Monday, April 04, 2005

Media And Democracy

The last Hearst Distinguished Lecture Series 2005 at FIU took place last Wednesday, March 30 at the Wolfe Center ballroom at 6:00 p.m. The panelists were CNN Talent Development Senior Vice President Princell Hair; Miami Herald Investigative Reporter David Kidwell, Editor & Publisher's Greg Mitchell and Attorney/Journalist Bruce Sanford.

The reason I'm being specific is because this was one of the most interesting lectures; it touches upon a very fragile topic: Media and democracy. As SJMC Dean Lilian L. Kopenhaver mentioned, "American journalism is under assault as never before. U.S federal judges hold more and more reporters in contempt of sources, market and profit pressures..."
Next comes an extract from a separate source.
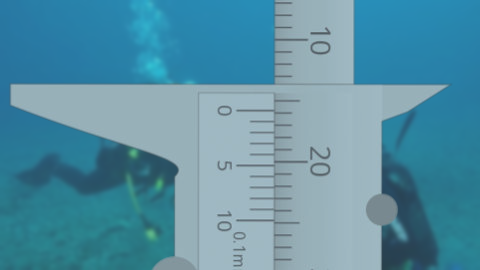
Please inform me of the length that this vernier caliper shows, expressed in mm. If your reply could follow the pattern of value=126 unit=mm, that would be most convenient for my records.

During my time in the lecture, I have written some of their quotes that really stuck on my mind. For example, Attorney Sanford said, "We have had a harsh time since the Watergate scandal." Paradoxically, this has been the most important event that changed the history of American Journalism, but this form of investigative journalsim is also seen as a threat to American democracy, as seen also in the Pentagon Papers, when the government didn't want the New York Times to disclose such important document.
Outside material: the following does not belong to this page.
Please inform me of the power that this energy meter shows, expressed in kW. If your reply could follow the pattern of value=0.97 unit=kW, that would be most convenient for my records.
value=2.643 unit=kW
David Kidwell's experience corroborated that a journalist must have guts to defend his principles and truth, otherwise, "if you can't keep the promise, don't be a journalist." He explained that journalism needs real reporters more than ever instead of having "talking heads on TV than real newsanchors."

When I heard his words, I asked to myself how far I can go if I have a confidential content to be published. If I have a family, would I be able to se them aside and defend what I believe? I'm sure many of you would ask the same questions. However, I must agree with some of my Online News classmates. Kidwell overshadowed the other panelists who also seemed to have different opinions which almost heated the lecture.
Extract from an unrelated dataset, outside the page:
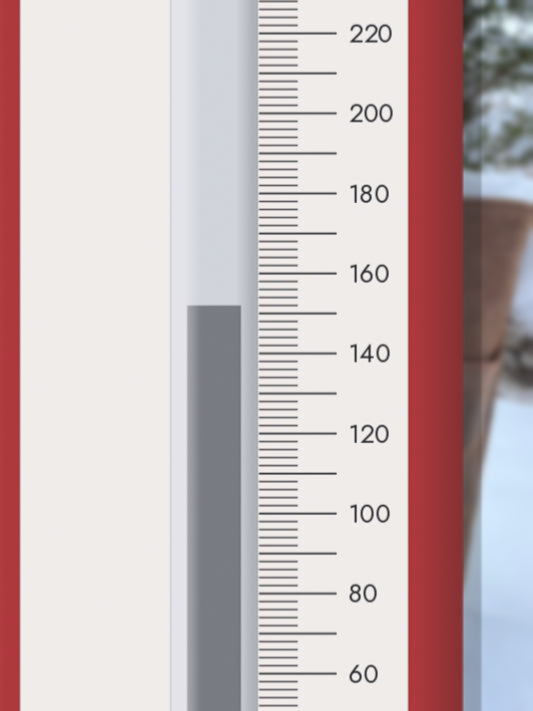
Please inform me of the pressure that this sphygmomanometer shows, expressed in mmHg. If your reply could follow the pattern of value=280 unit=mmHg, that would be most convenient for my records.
value=152 unit=mmHg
One of the things I realized is that someone must do the job. Unfortunately, some journalists seem to be intimidated by government's threats. The ones who have defend their Freedom of Speech rights in other countries they even go to prison or to a grave. Even though we have some restrictions from the American government, at least we have a form of democracy in this country.

Even though we have these discussions in public, it is hard to find an equillibrium between privacy and the right for the media to intervene in public affairs. How can we do that? Do we affect a country's interest whatsoever? This forum left me with some unanswered questions...maybe I regretted for not standing in front of the microphone that night.